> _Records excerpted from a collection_
= Beginning of Section =

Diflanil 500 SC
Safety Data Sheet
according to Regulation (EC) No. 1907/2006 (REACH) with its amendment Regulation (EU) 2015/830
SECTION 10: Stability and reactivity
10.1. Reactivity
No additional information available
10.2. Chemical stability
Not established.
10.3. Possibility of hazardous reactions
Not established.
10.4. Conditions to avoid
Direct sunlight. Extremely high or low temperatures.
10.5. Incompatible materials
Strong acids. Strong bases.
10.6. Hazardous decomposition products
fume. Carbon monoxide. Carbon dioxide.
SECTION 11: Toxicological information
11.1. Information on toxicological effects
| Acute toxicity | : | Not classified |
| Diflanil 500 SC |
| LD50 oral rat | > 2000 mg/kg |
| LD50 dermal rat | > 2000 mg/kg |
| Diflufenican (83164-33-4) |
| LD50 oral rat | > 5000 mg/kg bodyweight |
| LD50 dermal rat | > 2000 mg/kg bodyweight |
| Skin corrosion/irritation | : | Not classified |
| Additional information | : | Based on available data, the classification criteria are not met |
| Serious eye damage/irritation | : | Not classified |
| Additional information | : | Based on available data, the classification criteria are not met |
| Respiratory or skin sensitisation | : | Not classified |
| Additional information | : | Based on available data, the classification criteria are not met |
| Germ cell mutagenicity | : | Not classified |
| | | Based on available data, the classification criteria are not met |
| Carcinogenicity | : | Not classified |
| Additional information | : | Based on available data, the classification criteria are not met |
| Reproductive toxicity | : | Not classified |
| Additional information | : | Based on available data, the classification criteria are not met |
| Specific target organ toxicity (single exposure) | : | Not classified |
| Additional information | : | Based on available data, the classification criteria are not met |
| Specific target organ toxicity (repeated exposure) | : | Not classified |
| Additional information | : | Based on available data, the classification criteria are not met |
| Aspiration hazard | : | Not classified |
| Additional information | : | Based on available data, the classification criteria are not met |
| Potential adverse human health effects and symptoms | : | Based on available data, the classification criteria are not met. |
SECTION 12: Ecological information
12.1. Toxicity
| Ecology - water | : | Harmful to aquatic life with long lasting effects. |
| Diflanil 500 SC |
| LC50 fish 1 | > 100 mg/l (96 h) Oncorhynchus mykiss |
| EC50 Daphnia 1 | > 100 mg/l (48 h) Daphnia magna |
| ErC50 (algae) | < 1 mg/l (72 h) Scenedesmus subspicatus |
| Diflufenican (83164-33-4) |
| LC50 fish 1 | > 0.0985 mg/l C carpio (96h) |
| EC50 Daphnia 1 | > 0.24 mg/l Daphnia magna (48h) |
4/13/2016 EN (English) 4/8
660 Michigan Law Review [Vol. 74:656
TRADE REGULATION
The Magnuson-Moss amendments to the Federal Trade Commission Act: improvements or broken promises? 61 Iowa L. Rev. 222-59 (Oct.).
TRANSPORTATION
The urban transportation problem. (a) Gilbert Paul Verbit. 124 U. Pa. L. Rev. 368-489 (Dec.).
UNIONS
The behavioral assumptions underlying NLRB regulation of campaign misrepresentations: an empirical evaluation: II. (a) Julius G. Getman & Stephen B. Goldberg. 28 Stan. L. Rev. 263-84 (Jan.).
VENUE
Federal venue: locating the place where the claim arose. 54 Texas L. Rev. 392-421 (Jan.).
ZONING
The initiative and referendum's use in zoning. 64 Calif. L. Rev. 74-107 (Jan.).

= End of Section =

> _Exercise goal_
Copy out only the lines running from the beginning of the data to the line with "sensitisation | : | Not classified |", both ends included.

> _Response to this task_
Diflanil 500 SC
Safety Data Sheet
according to Regulation (EC) No. 1907/2006 (REACH) with its amendment Regulation (EU) 2015/830
SECTION 10: Stability and reactivity
10.1. Reactivity
No additional information available
10.2. Chemical stability
Not established.
10.3. Possibility of hazardous reactions
Not established.
10.4. Conditions to avoid
Direct sunlight. Extremely high or low temperatures.
10.5. Incompatible materials
Strong acids. Strong bases.
10.6. Hazardous decomposition products
fume. Carbon monoxide. Carbon dioxide.
SECTION 11: Toxicological information
11.1. Information on toxicological effects
| Acute toxicity | : | Not classified |
| Diflanil 500 SC |
| LD50 oral rat | > 2000 mg/kg |
| LD50 dermal rat | > 2000 mg/kg |
| Diflufenican (83164-33-4) |
| LD50 oral rat | > 5000 mg/kg bodyweight |
| LD50 dermal rat | > 2000 mg/kg bodyweight |
| Skin corrosion/irritation | : | Not classified |
| Additional information | : | Based on available data, the classification criteria are not met |
| Serious eye damage/irritation | : | Not classified |
| Additional information | : | Based on available data, the classification criteria are not met |
| Respiratory or skin sensitisation | : | Not classified |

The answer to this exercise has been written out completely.